About this task -
Please answer these questions about the forum thread on amphibian licences in NSW, one answer a line, marked 1., 2., 3.
1. What cost does twodogs give for an amphibian licence?
2. What group does meshe1969 recommend joining for information and buying frogs?
3. According to TANN-MANN, what will NSW NPWS do with the reptile and amphibian licenses?

:: Text block ::

# amphibian licence



## cement (Sep 4, 2007)

Do you need an amphibian licence for frogs in NSW?
if so what does it cost, and is it through NPWS.

I was given a tank and would like to know the rules for keeping frogs, i want to get some for my wife to look after, she luuurves frogs.

Thanks


----------



## lizard_lover (Sep 4, 2007)

all i no is you do


----------



## x_aussie_bloke_x (Sep 4, 2007)

Have a look on national parks.


----------



## grimbeny (Sep 4, 2007)

The system is the same for reptiles but on a seperate licence, i think it might cost a little less though.


----------



## MrBredli (Sep 4, 2007)

http://www.nationalparks.nsw.gov.au/npws.nsf/Content/Frog+keepers+licence


----------



## MrBredli (Sep 4, 2007)

The cost is the same as for with reptiles as far as i know.


----------



## grimbeny (Sep 4, 2007)

yea there u go, the same cost.


----------



## meshe1969 (Sep 5, 2007)

http://frogs.org.au/arc/legal.html


----------



## cement (Sep 5, 2007)

thanks guys


----------



## meshe1969 (Sep 5, 2007)

If you join fats in nsw, they are a great place for info and purchasing frogs.

http://www.fats.org.au/


----------



## twodogs (Sep 23, 2007)

it will cost you $60 for a amphib lic
Go and check out www.nationalparks.nsw.gov.au
All your questions will be answered.


----------



## Morgangray (Sep 23, 2007)

im pretty sure if you have a reptile license already and get an amphibian one aswell
they combine them, and im pretty sure you dont have to pay as much.
like they do a deal.
i think.


----------



## benson (Sep 26, 2007)

I was told with the new system, the AKL instead of the old RK numbers, it covers reps AND everything else!!!!
Maybe you don't need a seperate licence at all now!!!


----------



## TANN-MANN (Sep 26, 2007)

Just got an email back off NSW NPWS after i enquired about this a while ago.
Basically the will combine the reptile and amphibian license onto the on license, however the fee will remain he same for both licenses. to sum i up you Will just be applying for a different license pay the normal fee and they will send you a piece of paper with both licenses on it.


----------

:::
:: Material supplied ::

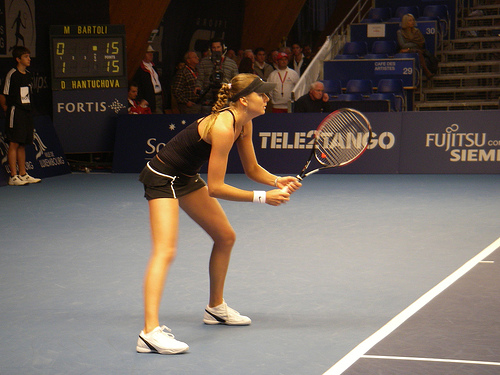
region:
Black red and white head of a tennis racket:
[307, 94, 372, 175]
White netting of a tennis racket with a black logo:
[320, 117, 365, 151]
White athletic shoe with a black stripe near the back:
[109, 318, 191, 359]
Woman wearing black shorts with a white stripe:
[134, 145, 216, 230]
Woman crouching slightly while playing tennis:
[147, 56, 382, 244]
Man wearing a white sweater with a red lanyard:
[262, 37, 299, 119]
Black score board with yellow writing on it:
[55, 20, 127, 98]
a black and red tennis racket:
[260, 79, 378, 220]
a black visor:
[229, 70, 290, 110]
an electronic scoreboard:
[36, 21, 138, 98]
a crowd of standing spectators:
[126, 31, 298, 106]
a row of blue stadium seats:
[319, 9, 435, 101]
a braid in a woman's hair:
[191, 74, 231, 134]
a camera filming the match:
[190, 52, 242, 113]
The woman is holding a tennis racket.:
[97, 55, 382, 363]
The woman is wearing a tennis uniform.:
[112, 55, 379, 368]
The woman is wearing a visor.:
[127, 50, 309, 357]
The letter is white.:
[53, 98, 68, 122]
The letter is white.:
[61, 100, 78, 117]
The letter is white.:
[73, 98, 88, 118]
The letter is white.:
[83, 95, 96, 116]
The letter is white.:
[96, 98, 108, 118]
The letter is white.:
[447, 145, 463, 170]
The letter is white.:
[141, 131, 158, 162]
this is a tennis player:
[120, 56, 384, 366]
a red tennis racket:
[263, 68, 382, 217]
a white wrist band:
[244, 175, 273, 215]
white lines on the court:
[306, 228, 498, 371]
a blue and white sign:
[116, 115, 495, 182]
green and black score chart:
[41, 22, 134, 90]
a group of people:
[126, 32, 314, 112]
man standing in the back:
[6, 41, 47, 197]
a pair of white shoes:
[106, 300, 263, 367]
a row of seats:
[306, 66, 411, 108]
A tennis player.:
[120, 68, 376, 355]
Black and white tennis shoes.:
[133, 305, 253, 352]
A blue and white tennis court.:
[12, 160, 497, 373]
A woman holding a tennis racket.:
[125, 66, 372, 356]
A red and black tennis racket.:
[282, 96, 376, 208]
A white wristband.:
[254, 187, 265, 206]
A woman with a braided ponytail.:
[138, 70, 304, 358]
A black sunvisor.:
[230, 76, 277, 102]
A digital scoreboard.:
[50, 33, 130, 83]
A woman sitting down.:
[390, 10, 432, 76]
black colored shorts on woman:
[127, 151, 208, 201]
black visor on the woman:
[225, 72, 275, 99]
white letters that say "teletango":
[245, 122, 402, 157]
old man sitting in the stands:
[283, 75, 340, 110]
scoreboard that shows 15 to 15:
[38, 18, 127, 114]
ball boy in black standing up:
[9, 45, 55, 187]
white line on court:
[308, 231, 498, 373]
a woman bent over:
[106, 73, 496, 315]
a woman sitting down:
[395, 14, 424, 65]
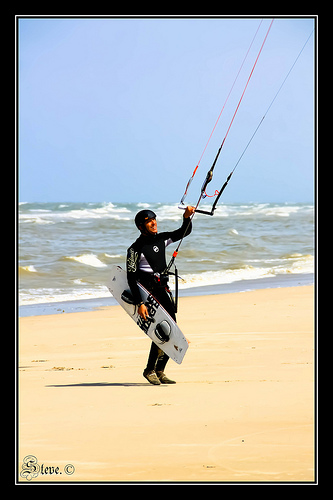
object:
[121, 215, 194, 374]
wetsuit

:::
:: Material supplied ::

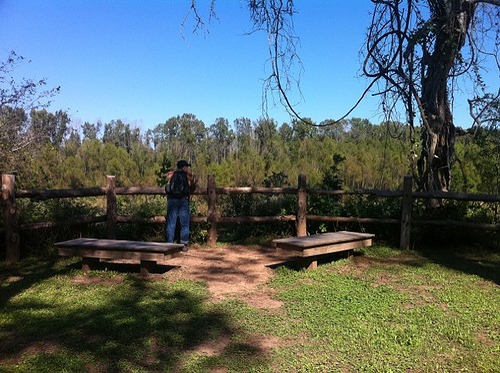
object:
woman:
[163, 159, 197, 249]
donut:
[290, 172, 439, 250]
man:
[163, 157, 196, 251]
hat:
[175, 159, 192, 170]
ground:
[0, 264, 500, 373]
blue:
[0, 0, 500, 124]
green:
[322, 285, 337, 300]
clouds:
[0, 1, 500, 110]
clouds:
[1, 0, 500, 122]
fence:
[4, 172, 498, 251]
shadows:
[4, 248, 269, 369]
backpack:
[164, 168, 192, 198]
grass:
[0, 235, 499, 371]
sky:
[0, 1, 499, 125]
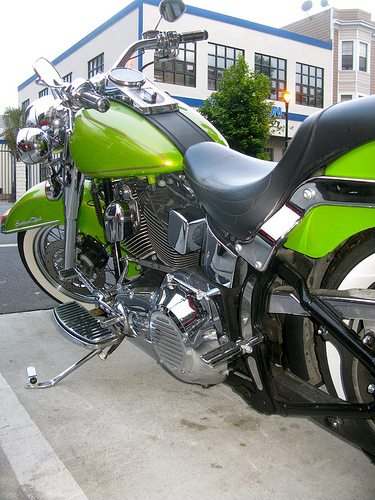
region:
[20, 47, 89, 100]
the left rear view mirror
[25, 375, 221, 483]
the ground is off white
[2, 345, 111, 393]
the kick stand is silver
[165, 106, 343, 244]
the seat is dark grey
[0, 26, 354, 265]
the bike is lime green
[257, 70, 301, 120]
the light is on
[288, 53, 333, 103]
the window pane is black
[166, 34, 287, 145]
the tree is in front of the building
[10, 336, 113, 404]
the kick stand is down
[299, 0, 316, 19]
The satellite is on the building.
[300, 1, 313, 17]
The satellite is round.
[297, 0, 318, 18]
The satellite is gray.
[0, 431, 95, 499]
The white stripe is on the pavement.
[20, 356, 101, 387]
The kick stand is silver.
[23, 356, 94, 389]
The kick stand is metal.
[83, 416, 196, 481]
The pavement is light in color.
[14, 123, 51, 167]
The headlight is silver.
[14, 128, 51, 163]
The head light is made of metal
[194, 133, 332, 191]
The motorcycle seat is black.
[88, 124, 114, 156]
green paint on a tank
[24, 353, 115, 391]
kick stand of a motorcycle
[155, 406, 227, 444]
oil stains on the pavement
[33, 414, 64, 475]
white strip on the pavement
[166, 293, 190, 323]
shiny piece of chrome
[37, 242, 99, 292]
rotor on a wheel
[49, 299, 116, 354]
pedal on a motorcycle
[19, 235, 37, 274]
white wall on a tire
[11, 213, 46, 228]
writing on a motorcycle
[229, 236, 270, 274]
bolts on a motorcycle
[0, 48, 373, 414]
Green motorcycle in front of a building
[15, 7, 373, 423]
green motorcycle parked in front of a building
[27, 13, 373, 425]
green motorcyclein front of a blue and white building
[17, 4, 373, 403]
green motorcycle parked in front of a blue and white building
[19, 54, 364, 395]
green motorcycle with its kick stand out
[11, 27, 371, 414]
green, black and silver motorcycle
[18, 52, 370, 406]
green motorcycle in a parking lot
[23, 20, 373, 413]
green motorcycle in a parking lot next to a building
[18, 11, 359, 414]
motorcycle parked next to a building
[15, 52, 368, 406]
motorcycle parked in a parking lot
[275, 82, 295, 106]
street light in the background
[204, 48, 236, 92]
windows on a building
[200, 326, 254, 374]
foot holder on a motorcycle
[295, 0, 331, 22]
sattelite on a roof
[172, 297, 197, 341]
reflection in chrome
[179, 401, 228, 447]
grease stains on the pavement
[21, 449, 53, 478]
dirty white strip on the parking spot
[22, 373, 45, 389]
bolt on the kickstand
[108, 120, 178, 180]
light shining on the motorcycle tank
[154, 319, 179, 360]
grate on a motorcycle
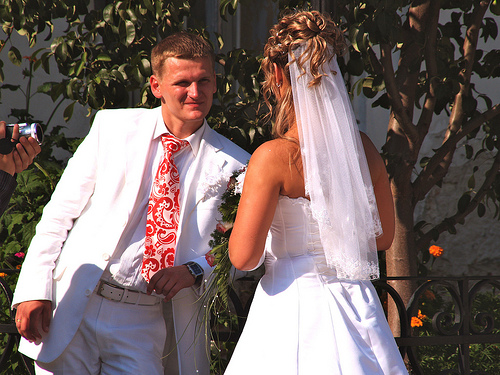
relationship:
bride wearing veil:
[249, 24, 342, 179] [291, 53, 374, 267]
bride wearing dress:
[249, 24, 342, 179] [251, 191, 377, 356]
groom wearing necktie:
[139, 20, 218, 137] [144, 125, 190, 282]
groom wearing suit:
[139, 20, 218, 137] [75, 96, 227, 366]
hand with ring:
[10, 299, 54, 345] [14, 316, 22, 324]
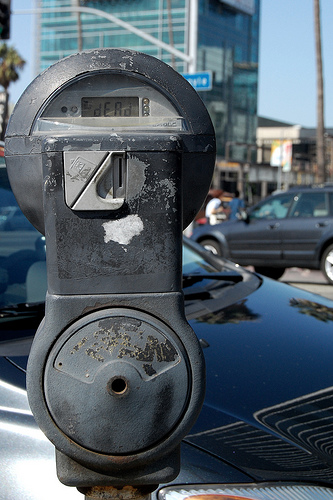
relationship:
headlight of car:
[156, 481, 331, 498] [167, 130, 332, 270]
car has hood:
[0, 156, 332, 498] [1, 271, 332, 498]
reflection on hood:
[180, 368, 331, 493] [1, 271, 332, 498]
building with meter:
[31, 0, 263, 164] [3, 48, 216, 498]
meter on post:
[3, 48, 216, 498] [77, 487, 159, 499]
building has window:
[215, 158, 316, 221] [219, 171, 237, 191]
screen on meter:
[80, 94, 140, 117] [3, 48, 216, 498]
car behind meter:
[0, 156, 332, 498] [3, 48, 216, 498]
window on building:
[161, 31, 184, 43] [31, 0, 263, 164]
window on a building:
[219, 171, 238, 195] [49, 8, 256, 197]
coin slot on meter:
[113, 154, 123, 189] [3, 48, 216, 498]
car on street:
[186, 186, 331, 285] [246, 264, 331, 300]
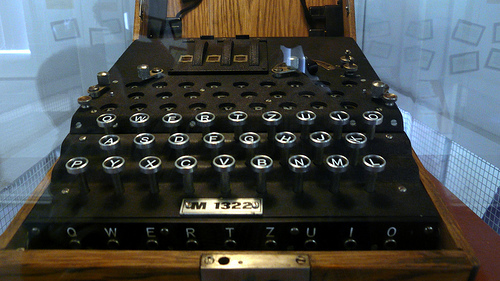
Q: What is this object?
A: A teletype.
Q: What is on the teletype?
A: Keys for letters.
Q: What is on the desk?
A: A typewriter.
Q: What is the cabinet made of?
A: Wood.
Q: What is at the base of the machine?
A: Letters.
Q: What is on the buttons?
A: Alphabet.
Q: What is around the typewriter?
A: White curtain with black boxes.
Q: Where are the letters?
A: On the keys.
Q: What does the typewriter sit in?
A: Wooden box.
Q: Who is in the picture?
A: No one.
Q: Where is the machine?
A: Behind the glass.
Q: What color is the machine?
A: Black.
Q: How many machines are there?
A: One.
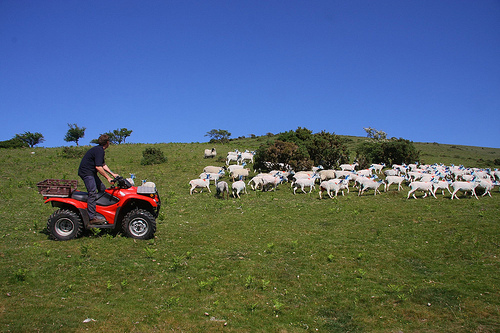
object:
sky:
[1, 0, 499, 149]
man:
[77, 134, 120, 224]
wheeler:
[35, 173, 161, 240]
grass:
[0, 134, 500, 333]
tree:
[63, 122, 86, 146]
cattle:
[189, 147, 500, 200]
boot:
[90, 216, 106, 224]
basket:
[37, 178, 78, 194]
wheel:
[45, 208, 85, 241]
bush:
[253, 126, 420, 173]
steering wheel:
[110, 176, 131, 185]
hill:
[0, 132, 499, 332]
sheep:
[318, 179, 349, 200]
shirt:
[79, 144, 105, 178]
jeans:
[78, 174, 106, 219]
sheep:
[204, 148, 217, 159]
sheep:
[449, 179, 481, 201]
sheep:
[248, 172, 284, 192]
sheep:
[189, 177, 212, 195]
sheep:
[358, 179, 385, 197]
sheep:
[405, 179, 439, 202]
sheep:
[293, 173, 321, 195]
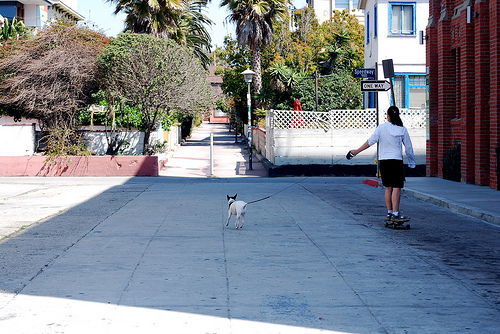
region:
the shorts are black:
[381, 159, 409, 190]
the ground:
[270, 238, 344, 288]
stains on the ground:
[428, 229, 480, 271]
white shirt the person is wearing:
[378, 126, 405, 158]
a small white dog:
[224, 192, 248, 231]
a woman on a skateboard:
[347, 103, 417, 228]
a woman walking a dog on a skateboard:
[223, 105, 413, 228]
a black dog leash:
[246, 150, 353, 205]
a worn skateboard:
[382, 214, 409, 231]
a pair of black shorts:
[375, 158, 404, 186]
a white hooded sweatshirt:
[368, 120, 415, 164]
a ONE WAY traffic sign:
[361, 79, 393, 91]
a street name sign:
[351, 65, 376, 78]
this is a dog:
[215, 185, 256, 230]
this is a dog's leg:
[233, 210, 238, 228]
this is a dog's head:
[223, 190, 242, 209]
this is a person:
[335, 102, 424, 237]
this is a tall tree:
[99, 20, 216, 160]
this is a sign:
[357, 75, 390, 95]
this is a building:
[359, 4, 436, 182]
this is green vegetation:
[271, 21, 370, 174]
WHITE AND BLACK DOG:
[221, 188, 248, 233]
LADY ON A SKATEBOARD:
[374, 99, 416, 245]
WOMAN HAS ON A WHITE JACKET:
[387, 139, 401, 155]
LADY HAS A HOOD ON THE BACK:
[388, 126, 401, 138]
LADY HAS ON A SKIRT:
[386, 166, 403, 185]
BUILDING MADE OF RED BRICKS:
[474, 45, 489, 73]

:::

Task result -
1. $60.
2. FATS (http://www.fats.org.au/).
3. Combine them, sending one piece of paper with both licenses on it, while the fee stays the same for both.